There is an interpretation of homology using derived categories, and you can find a brief treatment around remark 3.3.10 in Kashiwara-Schapira "Sheaves on Manifolds". If $M$ is an $n$-manifold and $a: M \to \ast$ is the tautological map to a point, then the homology of $M$ with coefficients in an abelian group $F$ is the homology of the complex $Ra_! a^! F$. If we write $or_M = H^{-n}(a^!F)$ for the orientation sheaf, then the counit of the adjunction induces an "integration" map $Ra_! a^! F \to F$ that induces a map $H^n_c(M,or_M) \to F$. When $F$ is a real vector space and $M$ is smooth, you can relate this to differential forms, because the orientation sheaf is quasi-isomorphic to a suitable version of the de Rham complex. Softness of the de Rham sheaves implies you get an isomorphism $H^n_c(M, or_M) \to \frac{\Gamma_c(M, \Omega^n \otimes or_M)}{d\Gamma_c(M,\Omega^{n-1} \otimes or_M)}$. Stokes's theorem on $M$ implies a comparison between the "integration" map and "honest integration" of forms (or densities), in particular, the fact that $d\Gamma_c(M,\Omega^{n-1} \otimes or_M)$ is annihilated by honest integration.

I don't think Stokes's theorem is a statement whose proof is made easier with derived categories. Instead, I would rather say that it implies the fact that honest integration actually yields a morphism in a derived category.

Here's the setup: If we are given a smooth manifold $M$ and a $k$-form $\omega$, we can obtain a real number from any smooth map $f$ from the standard $k$-simplex $\Delta$ to $M$, by integrating $f^\ast\omega$ along $\Delta$. This produces a map of graded real vector spaces $\int_M: \Omega^\ast(M) \to \operatorname{Hom}(\operatorname{Sing}_\ast(M),\mathbf{R})$.

Here's Stokes's theorem: $\int_M$ is in fact a map of cochain complexes.

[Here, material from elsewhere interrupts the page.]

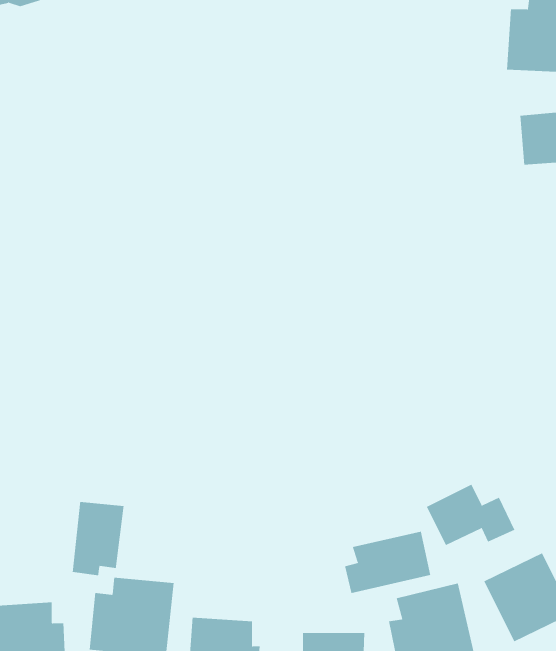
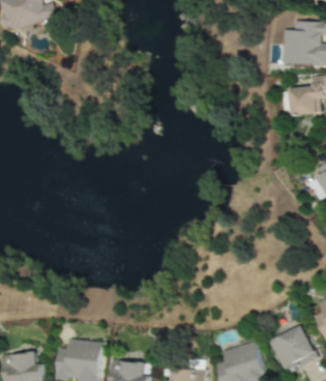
building: [426,484,515,546] -> none
building: [72,501,124,576] -> none
building: [345,531,431,594] -> none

If you want to prove the theorem efficiently, you can use naturality of pullback to reduce to a simpler statement about forms on $\Delta$ itself. There will always be a step where you have to use properties of integrals. It is common to invoke Fubini's theorem (e.g., the short proof in Guillemin-Pollack), but you can do a lower-tech proof using the fact that polynomial forms uniformly approximate smooth forms on the simplex.